Give a faithful, exact copy of all entries, minus the images.

## Collected data entries
-*-*-
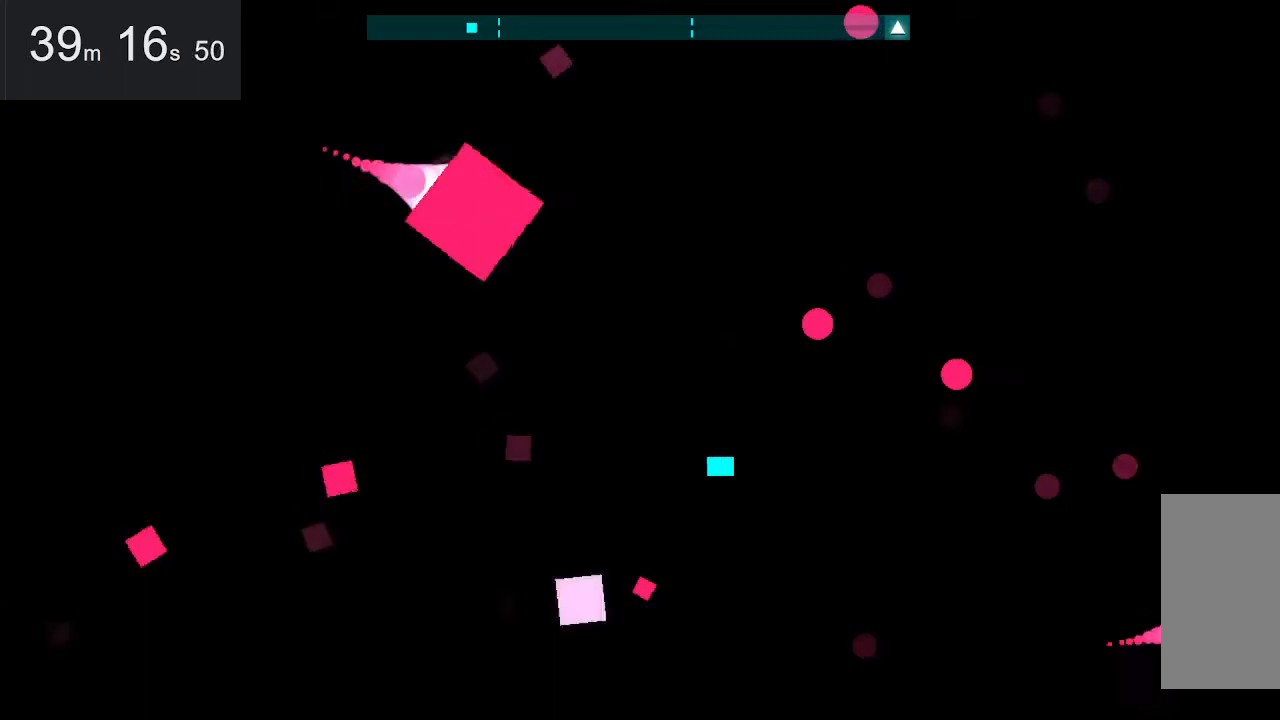
{"keys": ["left"], "mouse": [], "events": [[134, "down", "down"], [134, "left", "up"], [317, "down", "up"], [367, "left", "down"]]}
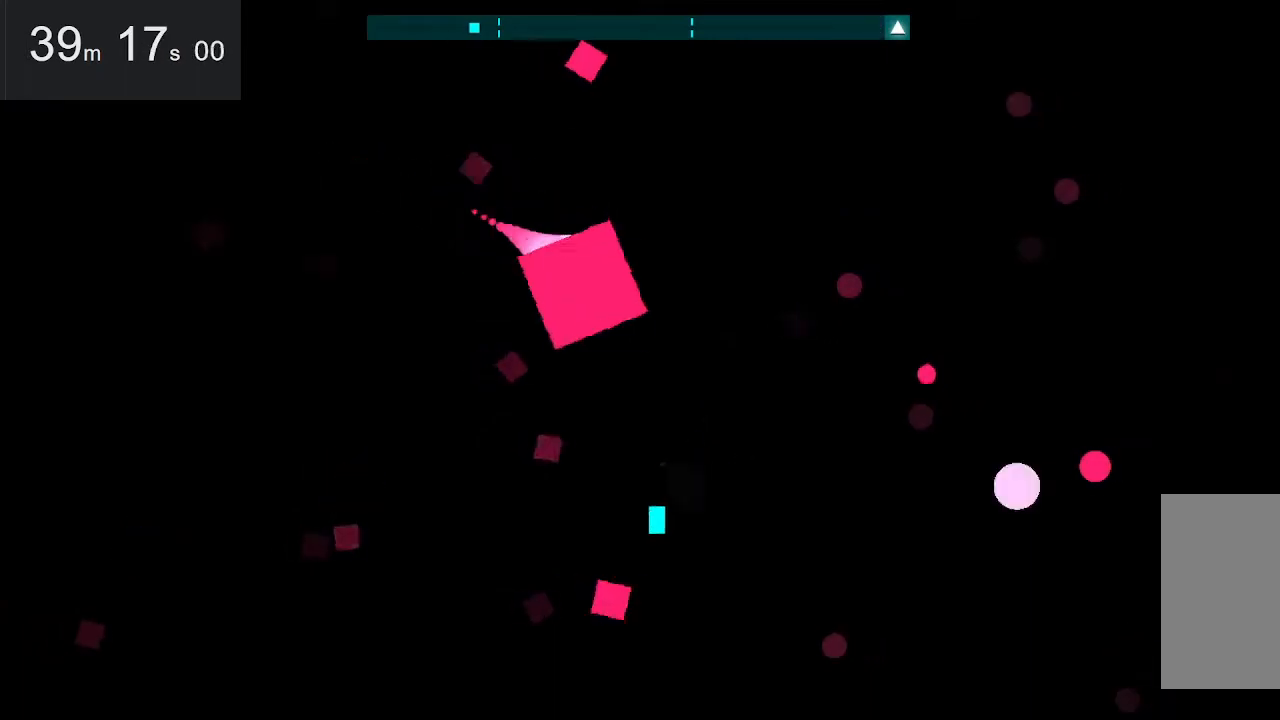
{"keys": ["down"], "mouse": [], "events": [[17, "left", "up"], [50, "right", "down"], [284, "right", "up"], [484, "down", "down"]]}
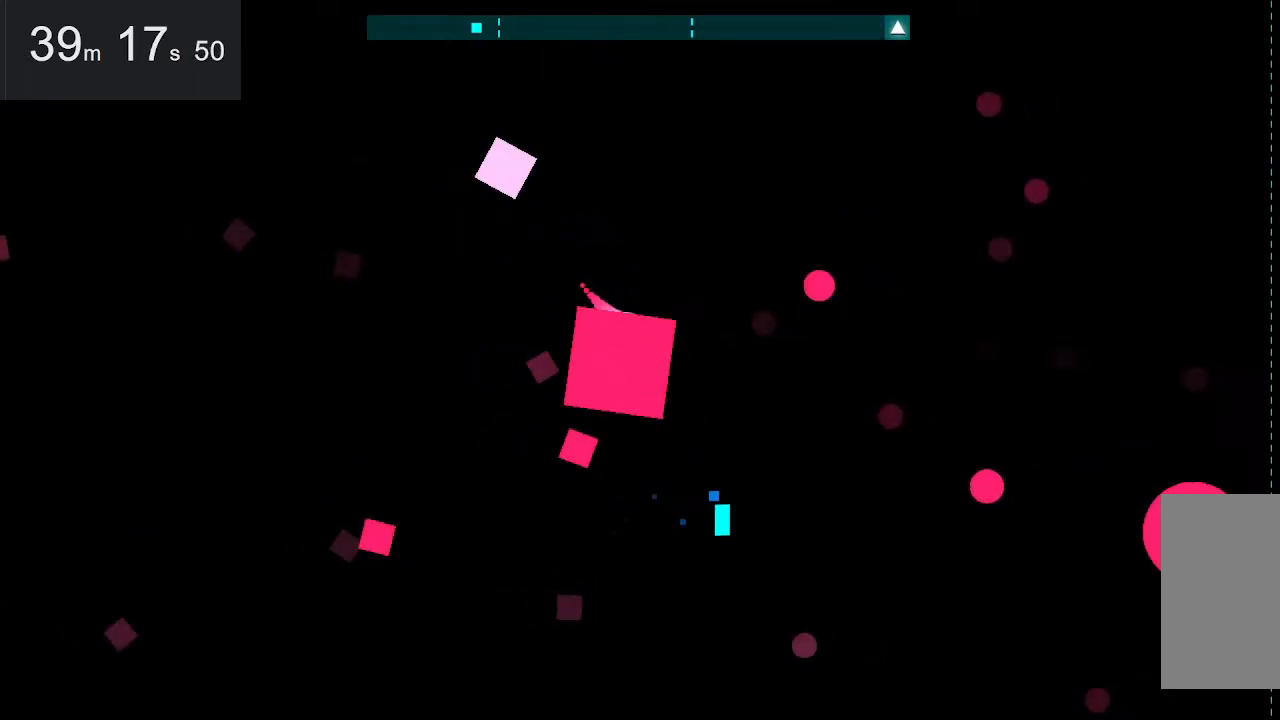
{"keys": ["right"], "mouse": [], "events": [[84, "down", "up"], [317, "right", "down"]]}
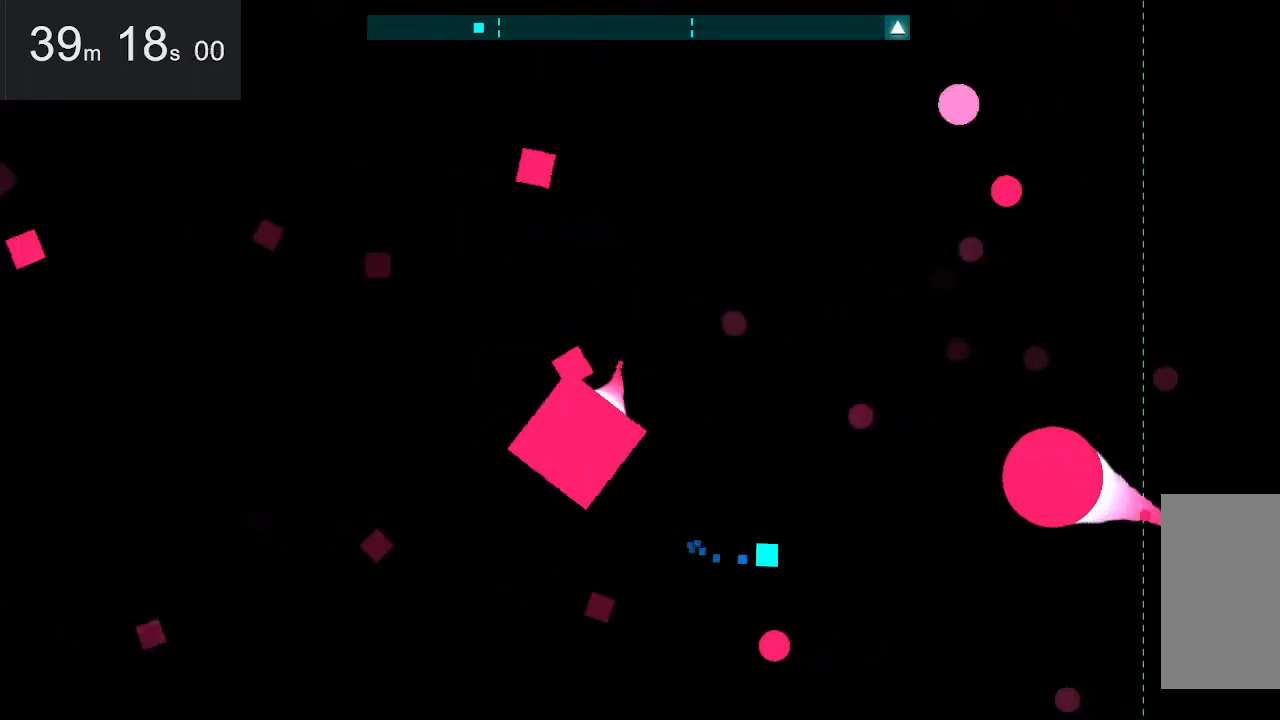
{"keys": [], "mouse": [], "events": [[100, "right", "up"], [150, "down", "down"], [284, "down", "up"]]}
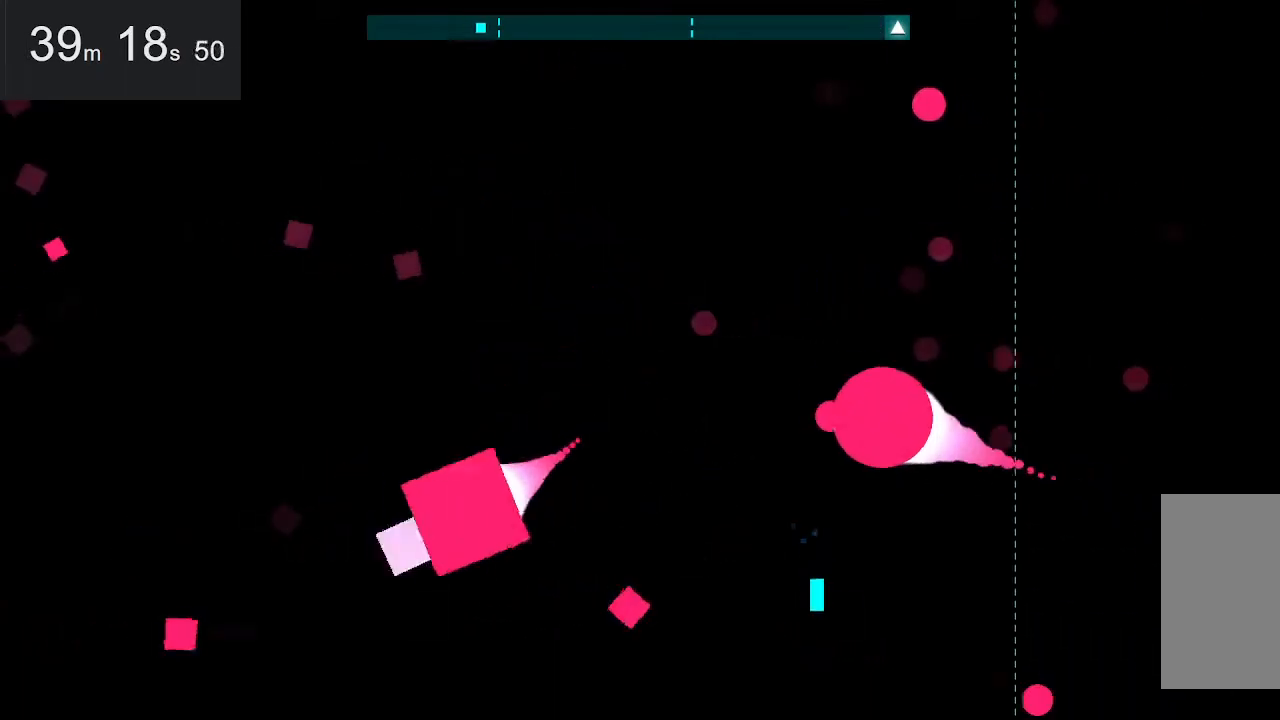
{"keys": [], "mouse": [], "events": []}
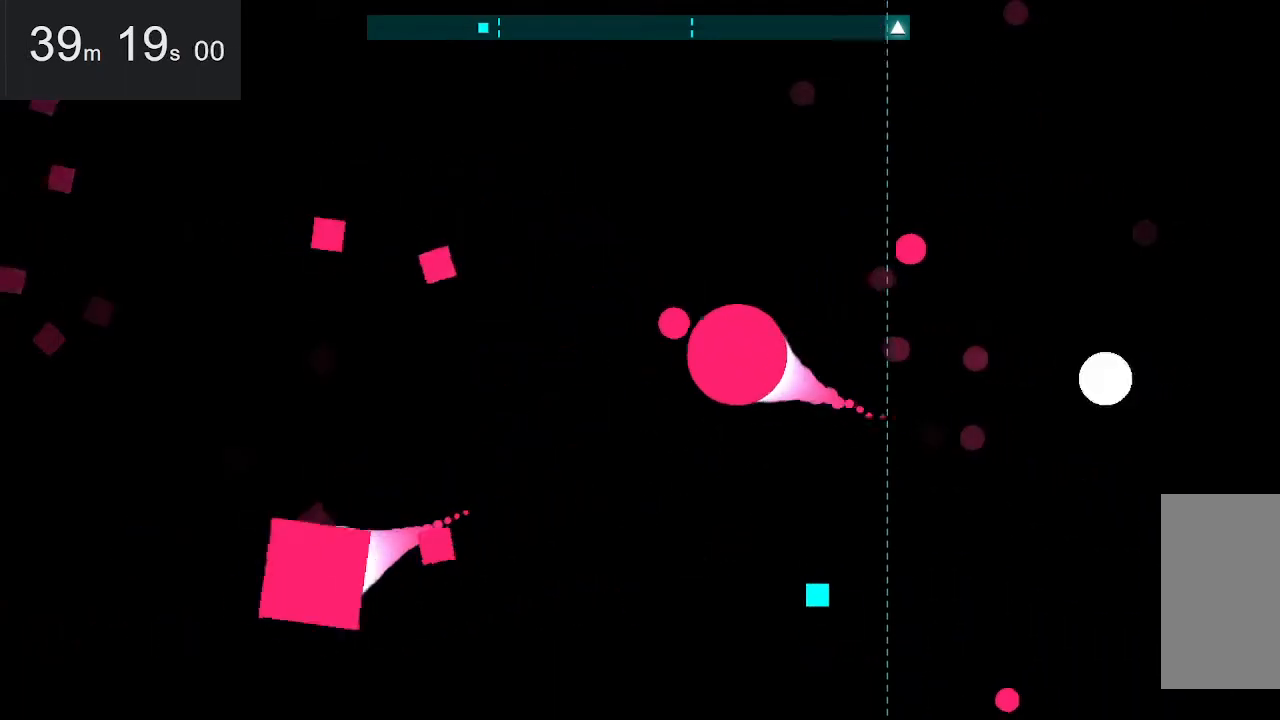
{"keys": ["left"], "mouse": [], "events": [[334, "left", "down"]]}
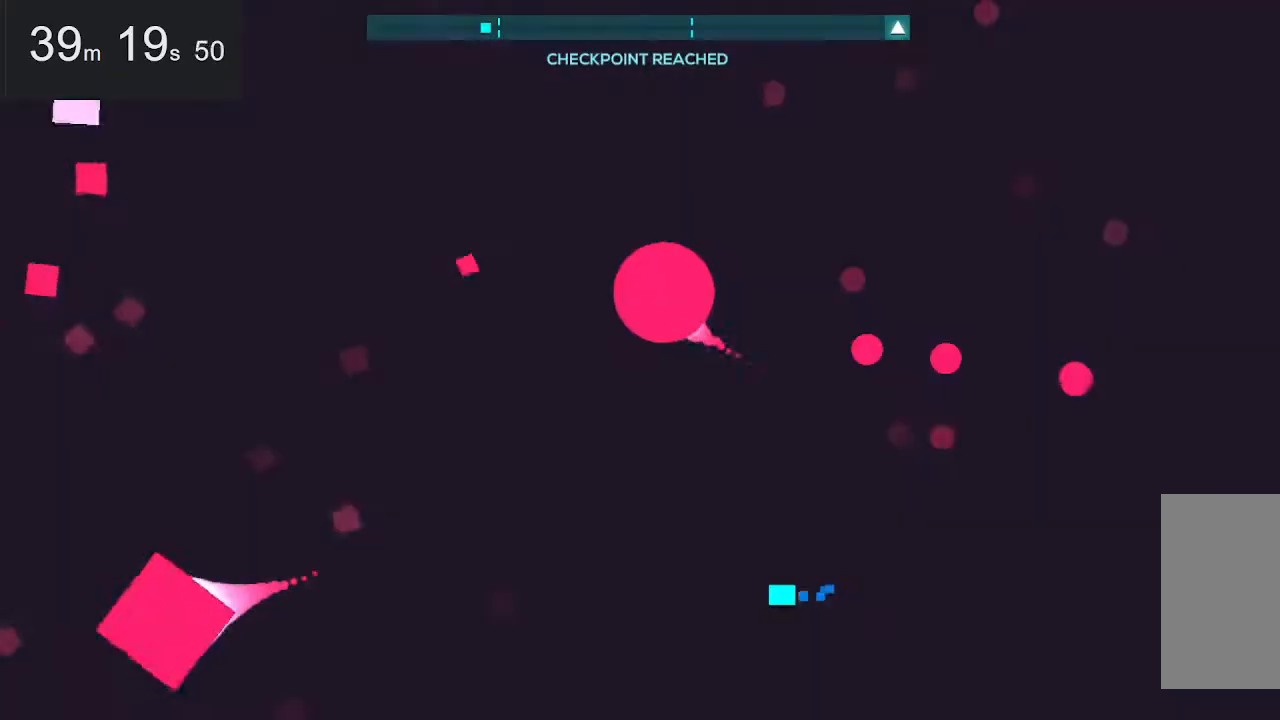
{"keys": [], "mouse": [], "events": [[267, "down", "down"], [417, "down", "up"], [500, "left", "up"]]}
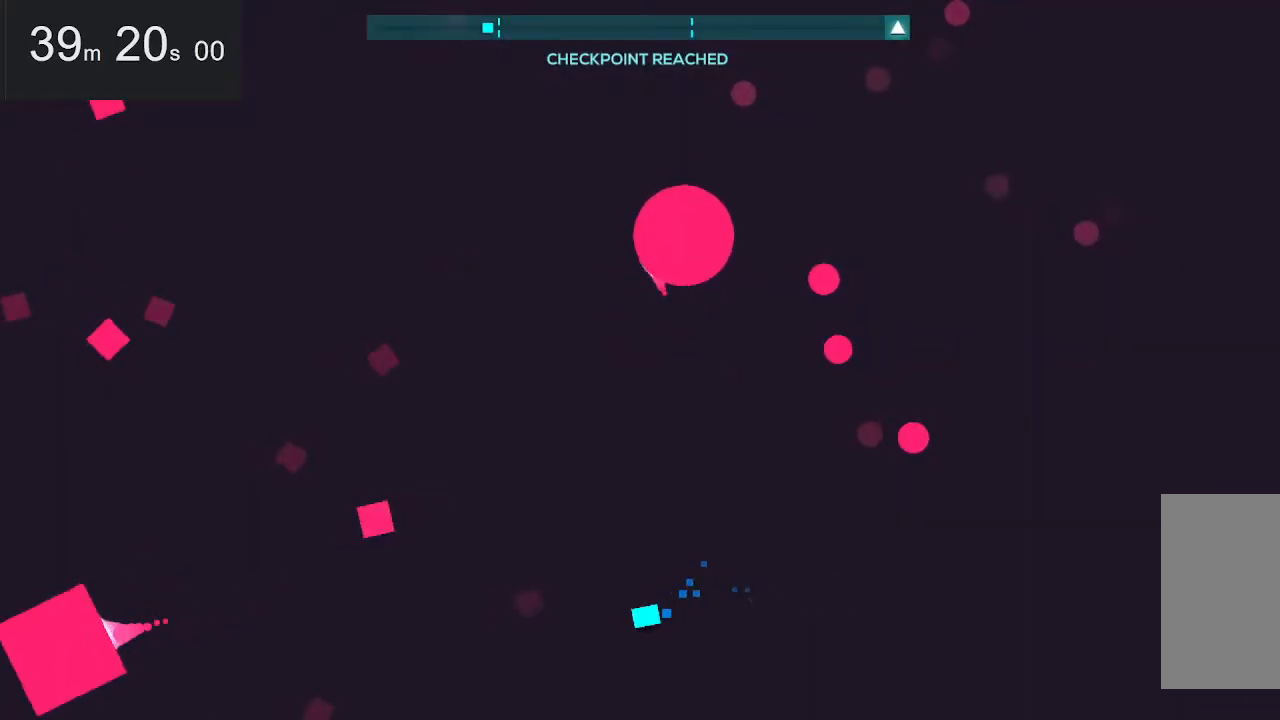
{"keys": ["down"], "mouse": [], "events": [[100, "right", "down"], [384, "down", "down"], [434, "right", "up"]]}
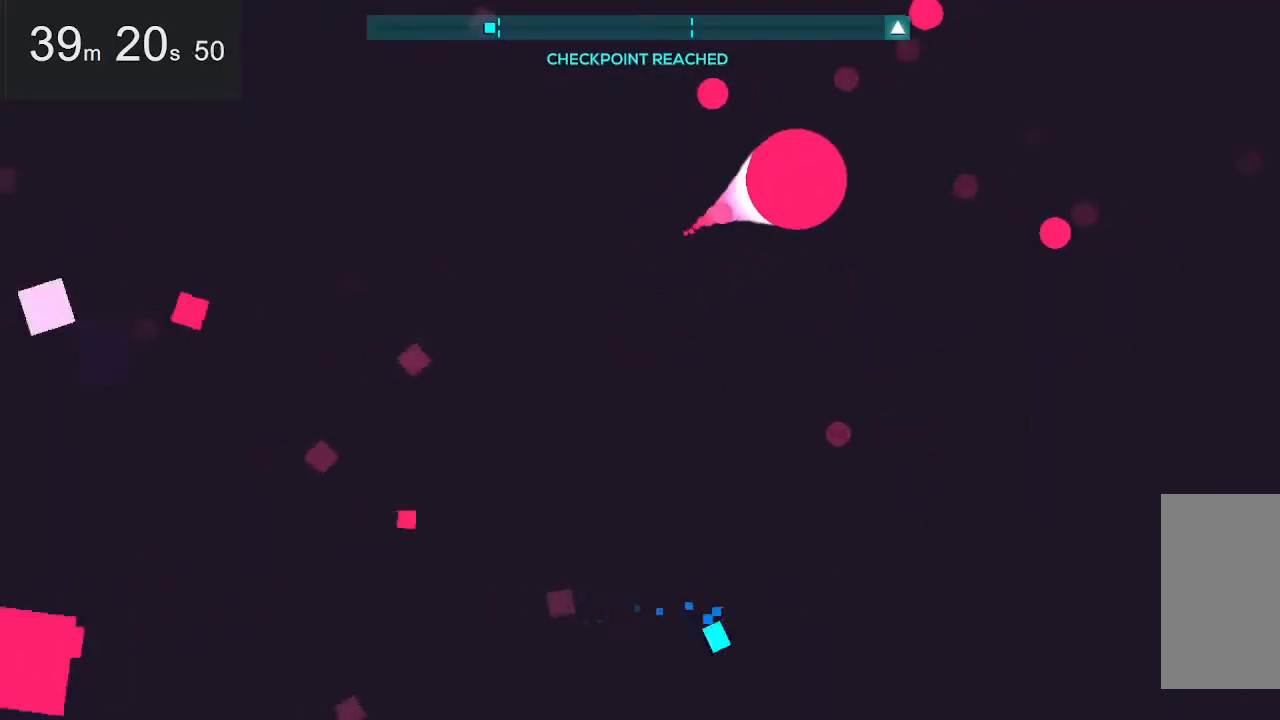
{"keys": [], "mouse": [], "events": [[117, "down", "up"]]}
-*-*-
## Result below
{"keys": ["left"], "mouse": [], "events": [[134, "down", "down"], [134, "left", "up"], [317, "down", "up"], [367, "left", "down"]]}
{"keys": ["down"], "mouse": [], "events": [[17, "left", "up"], [50, "right", "down"], [284, "right", "up"], [484, "down", "down"]]}
{"keys": ["right"], "mouse": [], "events": [[84, "down", "up"], [317, "right", "down"]]}
{"keys": [], "mouse": [], "events": [[100, "right", "up"], [150, "down", "down"], [284, "down", "up"]]}
{"keys": [], "mouse": [], "events": []}
{"keys": ["left"], "mouse": [], "events": [[334, "left", "down"]]}
{"keys": [], "mouse": [], "events": [[267, "down", "down"], [417, "down", "up"], [500, "left", "up"]]}
{"keys": ["down"], "mouse": [], "events": [[100, "right", "down"], [384, "down", "down"], [434, "right", "up"]]}
{"keys": [], "mouse": [], "events": [[117, "down", "up"]]}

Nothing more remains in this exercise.